Israel's diplomatic recklessness is also manifested by an ongoing stream of irresponsible off-the-cuff statements by our prime minister.
It started with Olmert's outburst prior to the election, when he told a gathering of the Israel Policy Forum in New York that "we have become tired of fighting, tired of being arrogant, tired of winning, tired of defeating our enemies." That statement will haunt him for the rest of his political career. But since becoming premier, Olmert continues to display a penchant for making faux pas as exemplified by the bombastic speeches he made during the Second Lebanon War and his remarks about Israel's nuclear capabilities.
But at Annapolis, Olmert hit the jackpot when he adopted the Palestinian narrative, publicly stating that "for dozens of years, many Palestinians have been living in camps, disconnected from the environment in which they grew, wallowing in poverty, neglect, alienation, bitterness and a deep, unrelenting sense of deprivation... I know that this pain and this humiliation are the deepest foundations which fomented the hatred against us."
Olmert alluded to an Israeli and Palestinian equivalence of suffering and totally ignored the historical context. He then allowed the joint statement at Annapolis to include the almost obscene remark about "terrorism and incitement whether committed by Palestinians or Israelis" implying that both parties were culpable.
Olmert's desperation to spin how "liberal" he was brought Israel back to the pre-Bush era when rights and wrongs in the Arab-Israel dispute were subsumed by moral equivalency, and when killers and victims were mindlessly jumbled together as components of a cycle of violence.
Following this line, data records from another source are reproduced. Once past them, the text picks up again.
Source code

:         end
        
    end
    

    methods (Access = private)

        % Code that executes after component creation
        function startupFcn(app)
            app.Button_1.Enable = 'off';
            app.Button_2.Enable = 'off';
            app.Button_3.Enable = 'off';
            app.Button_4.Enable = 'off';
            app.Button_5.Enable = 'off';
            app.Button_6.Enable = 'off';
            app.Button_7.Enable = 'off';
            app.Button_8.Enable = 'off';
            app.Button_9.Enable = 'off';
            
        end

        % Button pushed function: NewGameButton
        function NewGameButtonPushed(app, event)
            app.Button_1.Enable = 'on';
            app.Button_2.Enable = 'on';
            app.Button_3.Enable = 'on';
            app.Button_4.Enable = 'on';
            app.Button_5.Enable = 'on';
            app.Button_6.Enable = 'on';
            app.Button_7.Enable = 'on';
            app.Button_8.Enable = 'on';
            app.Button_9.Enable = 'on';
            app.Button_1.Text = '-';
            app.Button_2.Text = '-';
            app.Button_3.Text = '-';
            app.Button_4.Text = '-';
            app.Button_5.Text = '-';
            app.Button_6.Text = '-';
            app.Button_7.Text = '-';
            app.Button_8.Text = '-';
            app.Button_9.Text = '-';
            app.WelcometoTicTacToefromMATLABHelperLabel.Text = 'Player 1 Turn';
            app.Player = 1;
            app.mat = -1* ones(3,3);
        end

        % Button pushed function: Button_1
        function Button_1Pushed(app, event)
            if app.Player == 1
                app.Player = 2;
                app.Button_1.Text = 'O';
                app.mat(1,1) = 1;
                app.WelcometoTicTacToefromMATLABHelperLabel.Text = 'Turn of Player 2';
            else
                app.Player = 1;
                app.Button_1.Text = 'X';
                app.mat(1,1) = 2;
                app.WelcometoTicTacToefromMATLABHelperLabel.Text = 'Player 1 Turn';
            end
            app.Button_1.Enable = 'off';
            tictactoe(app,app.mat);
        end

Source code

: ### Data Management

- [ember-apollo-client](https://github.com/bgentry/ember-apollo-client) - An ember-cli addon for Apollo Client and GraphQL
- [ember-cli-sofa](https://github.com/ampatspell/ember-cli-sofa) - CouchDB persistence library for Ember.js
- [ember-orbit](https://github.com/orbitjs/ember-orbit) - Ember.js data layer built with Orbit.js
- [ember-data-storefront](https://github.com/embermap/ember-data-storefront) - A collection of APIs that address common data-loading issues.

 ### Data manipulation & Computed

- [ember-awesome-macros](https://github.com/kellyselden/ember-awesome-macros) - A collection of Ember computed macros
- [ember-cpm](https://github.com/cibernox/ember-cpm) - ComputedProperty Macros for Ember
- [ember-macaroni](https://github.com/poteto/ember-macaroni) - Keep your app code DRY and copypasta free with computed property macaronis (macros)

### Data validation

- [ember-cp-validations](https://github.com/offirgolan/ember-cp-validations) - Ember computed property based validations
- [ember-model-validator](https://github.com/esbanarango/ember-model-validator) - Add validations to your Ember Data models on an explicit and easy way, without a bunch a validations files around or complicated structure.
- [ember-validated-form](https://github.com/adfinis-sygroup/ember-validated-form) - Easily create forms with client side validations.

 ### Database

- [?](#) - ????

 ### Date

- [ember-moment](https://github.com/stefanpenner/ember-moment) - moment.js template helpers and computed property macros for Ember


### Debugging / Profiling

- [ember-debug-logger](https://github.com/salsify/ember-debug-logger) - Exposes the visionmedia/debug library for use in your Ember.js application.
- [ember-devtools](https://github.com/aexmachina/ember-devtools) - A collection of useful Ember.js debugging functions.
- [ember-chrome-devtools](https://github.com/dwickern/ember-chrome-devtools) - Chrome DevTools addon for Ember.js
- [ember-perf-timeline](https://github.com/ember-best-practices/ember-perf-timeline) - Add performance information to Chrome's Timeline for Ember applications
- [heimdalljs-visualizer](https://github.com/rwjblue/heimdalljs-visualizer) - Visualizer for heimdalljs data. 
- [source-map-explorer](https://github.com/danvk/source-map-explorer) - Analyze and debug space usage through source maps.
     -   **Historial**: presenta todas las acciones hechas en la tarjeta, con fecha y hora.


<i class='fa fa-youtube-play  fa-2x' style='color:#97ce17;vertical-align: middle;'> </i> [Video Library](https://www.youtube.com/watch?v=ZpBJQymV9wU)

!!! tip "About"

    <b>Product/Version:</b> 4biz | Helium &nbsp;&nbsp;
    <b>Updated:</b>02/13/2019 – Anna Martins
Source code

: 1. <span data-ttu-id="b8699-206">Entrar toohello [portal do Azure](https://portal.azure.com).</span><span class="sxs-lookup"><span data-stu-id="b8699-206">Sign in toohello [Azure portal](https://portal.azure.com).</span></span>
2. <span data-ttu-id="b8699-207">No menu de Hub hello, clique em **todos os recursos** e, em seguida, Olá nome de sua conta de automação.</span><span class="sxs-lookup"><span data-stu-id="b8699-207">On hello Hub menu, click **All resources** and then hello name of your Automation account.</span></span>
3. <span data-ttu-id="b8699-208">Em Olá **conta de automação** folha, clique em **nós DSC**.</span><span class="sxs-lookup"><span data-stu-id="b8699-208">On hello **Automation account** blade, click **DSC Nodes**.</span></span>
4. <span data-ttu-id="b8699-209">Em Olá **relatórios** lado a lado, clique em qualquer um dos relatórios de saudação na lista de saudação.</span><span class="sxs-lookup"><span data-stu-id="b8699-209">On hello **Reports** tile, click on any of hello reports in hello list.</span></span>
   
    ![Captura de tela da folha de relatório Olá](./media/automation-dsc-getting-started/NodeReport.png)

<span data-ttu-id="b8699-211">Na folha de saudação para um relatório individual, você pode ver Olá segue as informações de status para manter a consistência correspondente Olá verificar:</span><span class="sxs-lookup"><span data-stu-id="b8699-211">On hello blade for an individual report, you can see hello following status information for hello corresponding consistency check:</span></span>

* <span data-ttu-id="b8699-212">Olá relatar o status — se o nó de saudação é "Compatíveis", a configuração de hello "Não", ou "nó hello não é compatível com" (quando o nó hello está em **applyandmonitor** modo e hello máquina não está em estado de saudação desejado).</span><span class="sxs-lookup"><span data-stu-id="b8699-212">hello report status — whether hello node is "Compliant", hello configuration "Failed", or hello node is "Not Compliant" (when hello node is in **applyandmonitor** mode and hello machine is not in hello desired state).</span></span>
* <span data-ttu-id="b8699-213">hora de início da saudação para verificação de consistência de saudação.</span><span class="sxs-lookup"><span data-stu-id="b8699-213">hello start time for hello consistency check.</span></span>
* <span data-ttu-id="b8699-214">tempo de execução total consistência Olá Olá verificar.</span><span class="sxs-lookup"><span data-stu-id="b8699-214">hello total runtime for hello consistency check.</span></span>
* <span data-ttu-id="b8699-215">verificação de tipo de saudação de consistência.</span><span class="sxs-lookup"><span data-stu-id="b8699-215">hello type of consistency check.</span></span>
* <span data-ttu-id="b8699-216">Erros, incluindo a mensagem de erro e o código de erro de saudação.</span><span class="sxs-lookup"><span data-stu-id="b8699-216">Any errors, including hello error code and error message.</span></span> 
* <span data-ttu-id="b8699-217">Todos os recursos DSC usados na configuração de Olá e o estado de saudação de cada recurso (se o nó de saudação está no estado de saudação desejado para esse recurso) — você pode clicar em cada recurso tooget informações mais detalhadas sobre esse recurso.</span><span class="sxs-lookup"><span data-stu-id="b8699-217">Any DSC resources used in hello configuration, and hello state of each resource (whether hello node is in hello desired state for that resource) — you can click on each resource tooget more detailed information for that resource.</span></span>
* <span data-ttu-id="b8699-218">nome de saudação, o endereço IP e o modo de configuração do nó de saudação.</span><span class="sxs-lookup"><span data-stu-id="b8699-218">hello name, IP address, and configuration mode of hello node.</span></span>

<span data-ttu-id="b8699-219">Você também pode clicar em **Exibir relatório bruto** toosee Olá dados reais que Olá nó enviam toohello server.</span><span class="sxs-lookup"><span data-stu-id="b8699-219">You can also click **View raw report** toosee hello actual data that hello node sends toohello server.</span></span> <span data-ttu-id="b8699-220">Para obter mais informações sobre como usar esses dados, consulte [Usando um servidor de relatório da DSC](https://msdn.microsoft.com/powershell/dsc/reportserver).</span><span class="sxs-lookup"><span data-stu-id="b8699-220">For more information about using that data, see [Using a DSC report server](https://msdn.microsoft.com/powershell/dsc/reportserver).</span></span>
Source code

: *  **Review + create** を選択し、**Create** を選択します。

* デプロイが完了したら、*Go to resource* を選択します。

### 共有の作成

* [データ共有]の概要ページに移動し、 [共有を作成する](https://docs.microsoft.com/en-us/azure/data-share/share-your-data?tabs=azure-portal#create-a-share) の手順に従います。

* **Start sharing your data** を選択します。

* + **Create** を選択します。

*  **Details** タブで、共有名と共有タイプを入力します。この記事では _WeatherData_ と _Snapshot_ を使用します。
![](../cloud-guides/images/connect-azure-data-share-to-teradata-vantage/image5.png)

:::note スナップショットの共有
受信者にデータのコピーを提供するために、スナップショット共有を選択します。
When our premier makes such statements it paves the way for Rice to make outrageous comparisons between the self-inflicted suffering of Palestinian Arabs and the discrimination and humiliation she experienced from white supremacists under segregation.
In his Annapolis address, Abbas failed to even acknowledge Olmert's groveling remarks. Instead he concentrated on the nakba of Israel's creation, and reiterated that the solution to the suffering of his people would only be achieved by the implementation of the Arab right of return, a code word for the dissolution of the Jewish state. He subsequently stressed that the Palestinians would never recognize Israel as a Jewish state.
But if that were not enough, our Olmert went one step further, giving the impression that he had truly taken leave of his senses. Taking a cue from Jimmy Carter who had been castigated for his offensive remarks condemning Israel for practicing apartheid, Olmert told the Israeli media that the nation risked being compared to apartheid-era South Africa and "if the two-state solution is shattered... the State of Israel is finished."
What is this if not outright defeatism? Can one visualize a prime minister in any normal nation making such remarks? What is most exasperating is the deafening silence surrounding these concessions and irresponsible outbursts which increasingly undermine confidence in the justice of our cause. Neither the Knesset nor the cabinet have anything to say. Israel Beiteinu and Shas, whose constituents must be appalled, remain glued to their ministerial posts. Equally frustrating is that the leader of the opposition, Binyamin Netanyahu, seems to be sanguinely waiting for the political system to implode. This is not good enough. He should be rallying the nation to raise its voice in an unprecedented challenge against those who are leading us into a tunnel from which it will be very difficult to extricate ourselves.
It is said that a country gets the leaders it deserves. Woe unto us if this be true.